The following are the highlights and the abstract from the publication describing the study. It was published under the terms of the Creative Commons Attribution License (CC BY 4.0), which permits unrestricted use, distribution, and reproduction in any medium, provided the original author and source are cited.

Cite this article: Riediker, M. (2022). Low Transmission of Coronavirus via Aerosols during Outdoor Running Races and Athletic Events. Aerosol Air Qual. Res. https://doi.org/10.4209/aaqr.220069


  • Corona-virus transmission between outdoor runners was studied.
  • Experiments suggest low transmission of large (spray) and small (fog) aerosols.
  • Higher speed increased spray transfer and reduced fog transfer.
  • Simulations of races showed low risk, except when trailing over many kilometers.
  • Starting in small blocks and individually every few seconds reduced the risk.
Experimental testing of spray transmission. The nozzle releases droplets that have a similar size distribution to the “large” aerosol droplets produced when someone talks or sings or breathes heavily and loudly during sports. Some of the droplets land on the “face” of the trailing dummies. The color intensity is then compared to a calibration curve. I also weighed the spray container before and after each pass. This way I know what proportion of the spray lands on a “face.” A similar setup was used for fog, but this time I placed miniature aerosol sensors behind the “face mirror” to measure the amount of fog that reaches the “face”.
Approach to simulate the transfer during a race and the influence of different racing schemes such as starting blocks and distances as well as number of participating runners.

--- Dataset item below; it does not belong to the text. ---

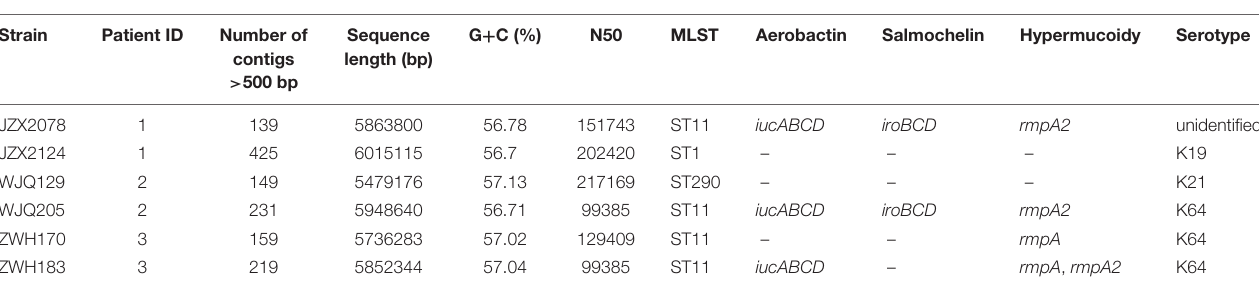
TABLE 1 | Sequence information for rectal CRKP isolates from the three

Introduction: Outdoor contacts were reported to rarely result in transmission of the severe acute respiratory syndrome coronavirus 2 (SARS-CoV-2). Little is known, however, about the risk during popular outdoor running events. This study assessed the transfer of aerosols from infected runners to other race participants.

Methods: In the experimental part of the study, a group of dummies was pulled at different speeds over an athletics track and field circuit. Fine aerosols were produced with a fog machine, large aerosols with a pesticide sprayer releasing food colorant, with the size matching the two size modes of human expiratory aerosols. The experimentally determined transfer rates fed a Monte Carlo simulation of different race distances, starting sequences and block sizes. Runners were modeled using start and end times of SwissCityMarathon – Lucerne participants and a previously published distribution of virus emission strengths. The race distance was divided into 10-meter segments in which the transfer from the sources to collocated runners was calculated.

Results: The experiments showed that fog and spray transfer decreased with increasing distance from the source. Increased speed was associated with decreased fog but increased spray transfer. The simulations suggest that more runners received small amounts of virus by fog-transfer. However, critical virus-transfers defined as more than 100 virus copies happened mostly by spray. The estimated rate of people getting a potentially infectious dose was in most races well below the simulated prevalence rate of virus-emitting runners, mostly about five-fold smaller. Changing from block starts to individual starts further reduced the estimated transfer. Only an artificial group running 30 km in close distance at high speed brought the rate above parity.

Discussion: These findings suggest that outdoor running events are associated with a low risk for virus infection as long as runners are not trailing each other over very long distances.